Quick random note here: If you thought “Ferrus Manus,” Latin for “iron hand” was too on the nose, then his nickname (excuse me, sobriquet) as the Gorgon of Medusa punches the nose. I have to say, one of my favorite parts of this novel was when the Gardinaal sorcerer commented on the literalness of Ferrus’ name.
Someone Notice Me, Dammit
Ferrus seems to fall under the same flaw so many primarchs do, and that’s the need for Daddy to notice them. I suppose this would happen to anyone who has 17 other siblings. How can you stand out to your father? What makes you so special? What can get Him to turn His head in your direction?

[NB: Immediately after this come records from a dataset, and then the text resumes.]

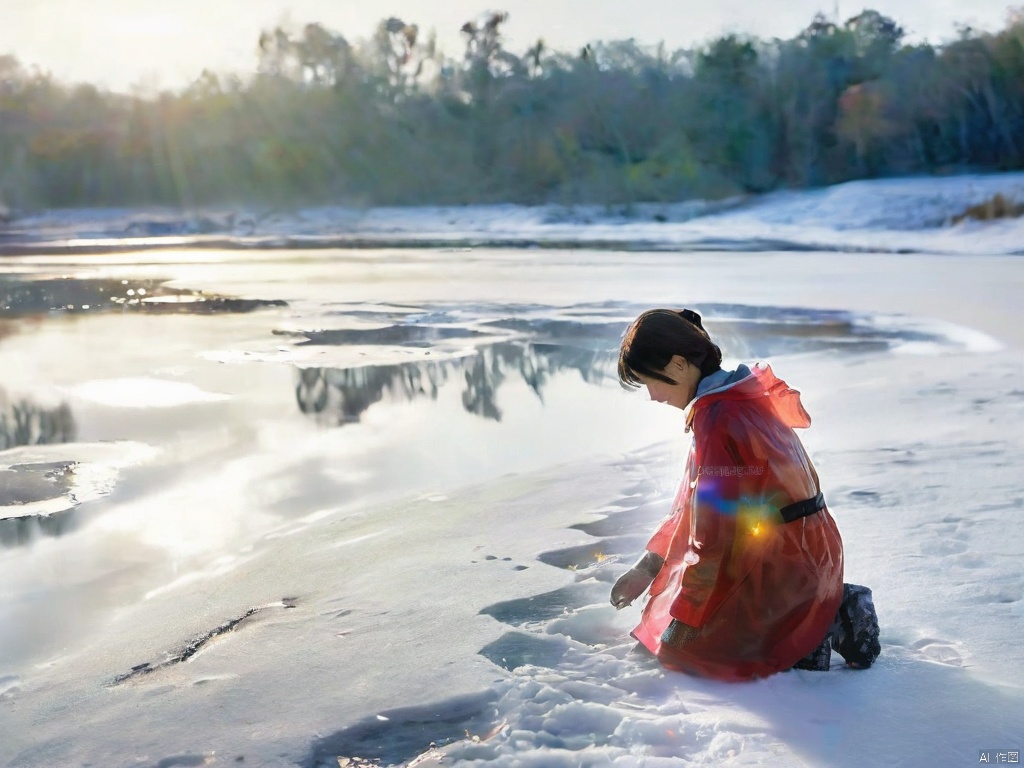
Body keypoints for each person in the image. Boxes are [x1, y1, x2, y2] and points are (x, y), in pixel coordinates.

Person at [610, 308, 880, 681]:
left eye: (650, 383)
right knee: (687, 623)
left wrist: (686, 619)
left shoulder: (719, 418)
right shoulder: (739, 395)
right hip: (812, 549)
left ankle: (824, 618)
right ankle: (811, 616)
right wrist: (648, 566)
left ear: (677, 364)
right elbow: (694, 509)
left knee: (684, 652)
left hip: (782, 559)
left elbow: (711, 533)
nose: (654, 397)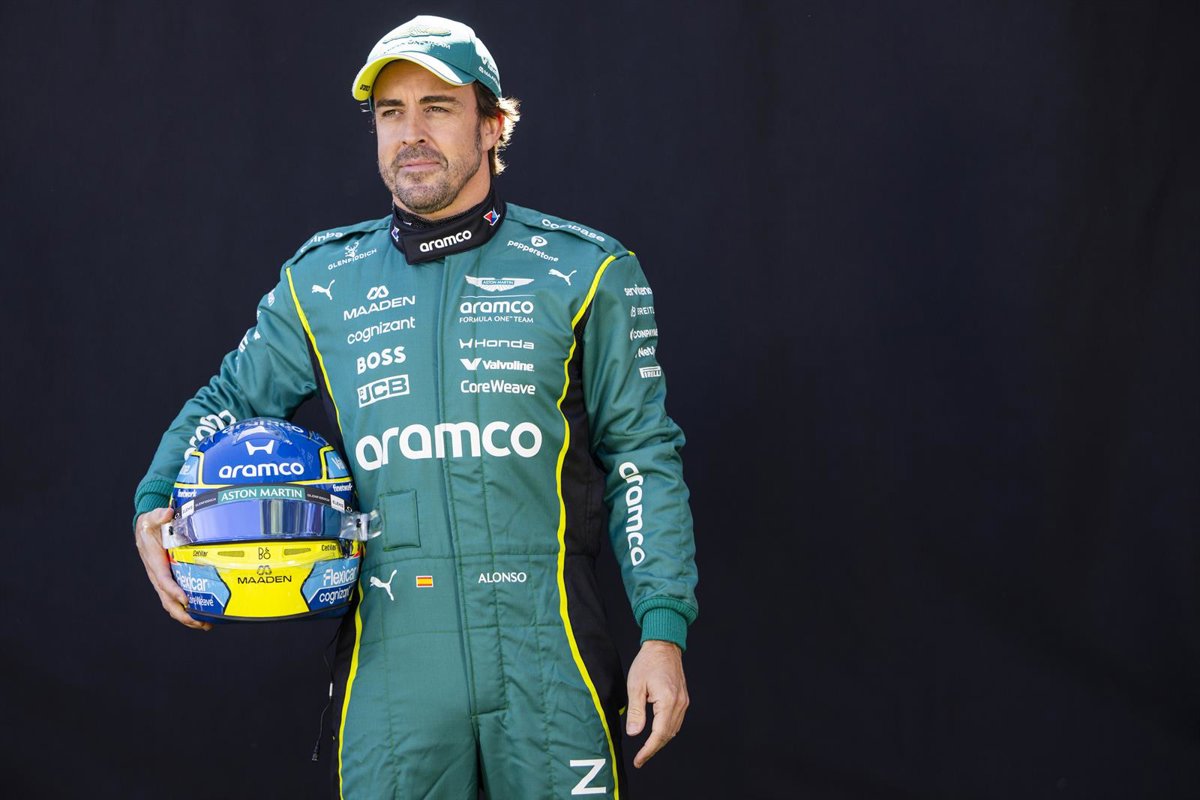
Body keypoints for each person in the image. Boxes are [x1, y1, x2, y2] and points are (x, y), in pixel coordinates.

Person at [132, 15, 698, 799]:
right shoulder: (321, 282)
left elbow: (643, 454)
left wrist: (663, 632)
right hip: (392, 663)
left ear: (493, 125)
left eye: (437, 107)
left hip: (550, 651)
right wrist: (156, 500)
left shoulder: (587, 271)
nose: (411, 134)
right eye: (391, 112)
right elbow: (229, 398)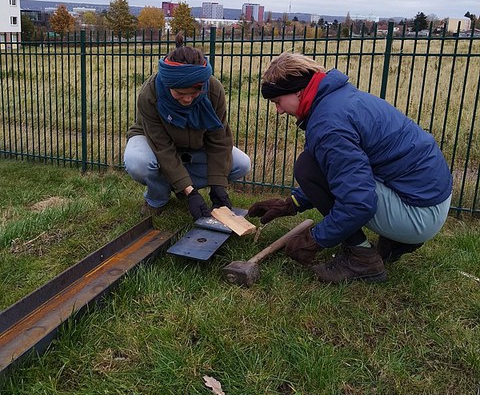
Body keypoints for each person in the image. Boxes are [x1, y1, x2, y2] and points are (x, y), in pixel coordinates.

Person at [248, 52, 453, 284]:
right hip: (429, 199)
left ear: (298, 90)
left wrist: (316, 238)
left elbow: (358, 201)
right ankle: (397, 241)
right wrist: (293, 204)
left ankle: (362, 259)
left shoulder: (328, 124)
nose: (279, 110)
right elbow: (346, 171)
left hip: (418, 213)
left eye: (277, 102)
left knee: (307, 167)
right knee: (320, 167)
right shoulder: (340, 99)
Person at [124, 32, 251, 220]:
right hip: (154, 143)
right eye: (180, 93)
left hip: (195, 147)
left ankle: (180, 185)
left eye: (194, 92)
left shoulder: (213, 90)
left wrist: (218, 185)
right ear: (168, 85)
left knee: (241, 164)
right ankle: (157, 199)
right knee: (139, 162)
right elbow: (162, 147)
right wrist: (190, 192)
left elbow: (219, 139)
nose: (188, 98)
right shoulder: (150, 94)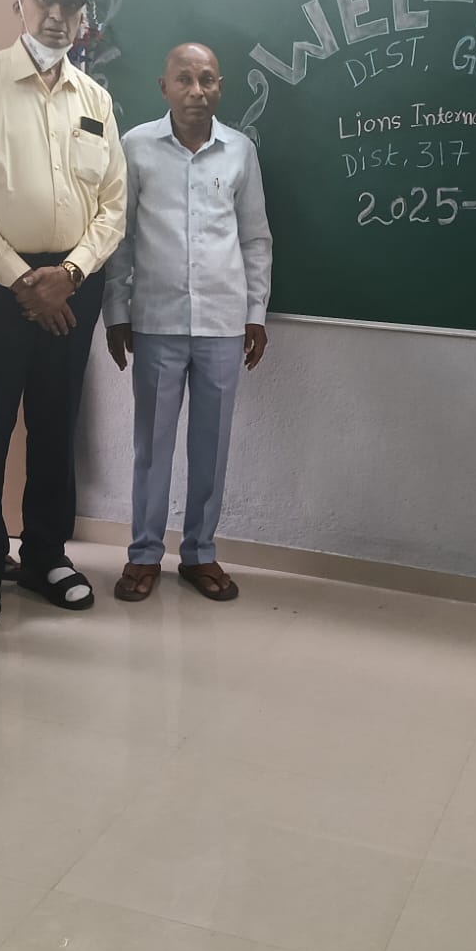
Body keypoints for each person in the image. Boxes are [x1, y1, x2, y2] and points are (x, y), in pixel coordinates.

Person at [0, 0, 126, 630]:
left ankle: (48, 553)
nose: (57, 15)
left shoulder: (95, 98)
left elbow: (114, 204)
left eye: (70, 5)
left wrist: (71, 273)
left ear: (83, 19)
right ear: (19, 4)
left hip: (74, 284)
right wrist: (20, 278)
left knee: (56, 422)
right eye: (44, 1)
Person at [103, 43, 272, 603]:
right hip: (156, 320)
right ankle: (144, 554)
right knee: (151, 444)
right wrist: (116, 314)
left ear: (220, 86)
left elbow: (254, 237)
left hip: (225, 322)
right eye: (185, 79)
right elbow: (119, 239)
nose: (197, 91)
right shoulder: (136, 148)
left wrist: (256, 313)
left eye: (207, 80)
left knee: (212, 443)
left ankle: (199, 553)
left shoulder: (240, 151)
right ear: (164, 86)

The primarch of the Iron Hands has decided that the best way to get the Emperor’s attention is to show Him he can do things better than his brothers. A wonderful opportunity opens up on the non-compliant system of the Gardinaal. A few companies of the Thousand Sons and Ultramarines are having great difficulty in bringing this civilization to heel, and they’ve called upon the Iron Hands to help them out before Roboute Guilliman arrives. Guilliman is several weeks away, whereas Ferrus is only days out. He’s supposed to hold things together for the Ultramarines while they wait for their primarch, but Ferrus has other ideas. He’s going to bring this system under compliance before Roboute arrives.

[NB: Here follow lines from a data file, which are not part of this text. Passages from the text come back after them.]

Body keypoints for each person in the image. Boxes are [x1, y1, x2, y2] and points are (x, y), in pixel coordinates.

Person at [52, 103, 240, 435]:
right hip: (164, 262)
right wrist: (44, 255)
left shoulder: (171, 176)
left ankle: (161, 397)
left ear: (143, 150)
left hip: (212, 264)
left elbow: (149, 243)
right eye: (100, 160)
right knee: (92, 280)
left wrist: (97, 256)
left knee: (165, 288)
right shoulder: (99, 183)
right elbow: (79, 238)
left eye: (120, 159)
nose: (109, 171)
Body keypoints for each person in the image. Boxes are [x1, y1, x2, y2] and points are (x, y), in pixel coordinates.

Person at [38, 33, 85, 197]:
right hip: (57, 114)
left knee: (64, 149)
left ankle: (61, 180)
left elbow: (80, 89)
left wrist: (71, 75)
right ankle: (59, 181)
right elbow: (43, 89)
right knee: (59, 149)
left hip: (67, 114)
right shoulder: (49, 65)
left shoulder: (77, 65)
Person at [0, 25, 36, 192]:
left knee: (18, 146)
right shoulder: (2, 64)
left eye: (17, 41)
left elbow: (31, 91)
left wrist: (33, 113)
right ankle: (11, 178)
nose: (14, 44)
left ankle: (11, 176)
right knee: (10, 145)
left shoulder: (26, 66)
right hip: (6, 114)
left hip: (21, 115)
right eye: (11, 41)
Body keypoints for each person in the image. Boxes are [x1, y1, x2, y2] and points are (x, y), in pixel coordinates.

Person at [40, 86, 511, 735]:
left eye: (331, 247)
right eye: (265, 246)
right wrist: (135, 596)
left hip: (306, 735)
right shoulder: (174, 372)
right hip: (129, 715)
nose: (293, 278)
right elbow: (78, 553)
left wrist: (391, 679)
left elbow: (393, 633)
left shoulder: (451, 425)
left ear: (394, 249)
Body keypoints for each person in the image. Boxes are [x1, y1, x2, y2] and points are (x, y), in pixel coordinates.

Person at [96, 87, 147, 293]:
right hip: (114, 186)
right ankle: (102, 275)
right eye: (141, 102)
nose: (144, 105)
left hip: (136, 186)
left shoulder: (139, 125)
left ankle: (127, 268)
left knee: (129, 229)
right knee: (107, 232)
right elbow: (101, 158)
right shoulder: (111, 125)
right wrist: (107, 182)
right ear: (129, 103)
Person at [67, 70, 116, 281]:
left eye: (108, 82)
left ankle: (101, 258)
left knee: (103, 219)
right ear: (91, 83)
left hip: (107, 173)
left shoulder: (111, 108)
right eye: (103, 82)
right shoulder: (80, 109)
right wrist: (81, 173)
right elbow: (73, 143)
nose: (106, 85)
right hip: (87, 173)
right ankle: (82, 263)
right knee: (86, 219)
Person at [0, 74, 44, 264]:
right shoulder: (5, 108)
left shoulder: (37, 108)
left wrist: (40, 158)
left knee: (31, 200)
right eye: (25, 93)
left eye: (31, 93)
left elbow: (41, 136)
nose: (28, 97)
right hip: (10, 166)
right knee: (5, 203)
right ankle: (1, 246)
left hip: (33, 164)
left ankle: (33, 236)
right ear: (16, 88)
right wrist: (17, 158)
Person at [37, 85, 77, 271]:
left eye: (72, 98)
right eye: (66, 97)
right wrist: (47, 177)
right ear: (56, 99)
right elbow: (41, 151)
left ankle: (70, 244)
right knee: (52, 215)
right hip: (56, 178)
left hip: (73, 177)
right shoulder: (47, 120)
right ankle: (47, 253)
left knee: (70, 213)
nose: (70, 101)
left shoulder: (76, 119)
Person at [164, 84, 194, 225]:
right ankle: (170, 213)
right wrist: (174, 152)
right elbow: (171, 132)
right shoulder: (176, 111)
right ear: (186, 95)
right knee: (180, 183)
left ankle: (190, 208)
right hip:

To say that the Ultramarines were displeased with this battle plan is like saying Nurgle is the god of the common cold. The only Space Marines who were pleased were the Iron Hands, and even they were grumbly about Ferrus bringing an Emperor’s Children along as his equerry. It’s a bit ironic that he’s flustered about the lack of his father’s attention when he doesn’t give his own Legion attention, isn’t it? Obviously, he brought Second Captain Akurduana to light a fire in his Legion’s forges, thus improving them overall. Pity he doesn’t see his father treating the Primarchs similarly.
Dat Ego Doe
If there was one thing Ferrus certainly has in common with Fulgrim, it’s his easily wounded pride. Couple that with his emotions always bubbling on the surface, and you have one pouty primarch. Even though it was his idea to bring Akurduana with them to defeat the Gardinaal, because, remember, he wanted the Second Captain to teach his men new things, he still threw a fit when Akurduana proved to be better than all of his men. He nearly beat Akurduana to a pulp in the training cages, to prove another point that he was still better than Akurduana. As if there could possibly be a doubt between any primarch and a Space Marine. It’s like an eighth grader making a three-year-old cry. Are you proud of yourself now?
He can’t even concede that any other primarch is worthy of his attention, other than Fulgrim. When Roboute arrived, he thanked Ferrus for bringing the system to heel, and then grew angry upon learning how Ferrus treated his men. However, Roboute still appeared for the funeral ceremony of the fallen warriors from this campaign. Ferrus started to admire Roboute for not letting his wrath get the better of him, and yet…
He [Roboute Guilliman] was angry, yet articulate, wrathful, yet noble – he was all that Ferrus Manus had striven to be.
‘He admires you, you know,’ said Fulgrim, with the near-telepathy that only the closest of brothers could share. ‘Greatly. I’ve heard him say that he counts you and Dorn as the greatest among us.’
Ferrus snorted and looked away. ‘It is not reciprocated.’
So close, Ferrus. So close.
However, I can’t help but wonder if part of his refusal to acknowledge the greatness of other primarchs is due to his secret desire to meet a challenger able to beat him in a fight. He emphatically states, repeatedly, that no one has come close. A lump formed in my throat upon reading those words.
Reading the Ferrus Manus primarch novel right after Fulgrim was one of the best decisions I’ve made in reading WH40k.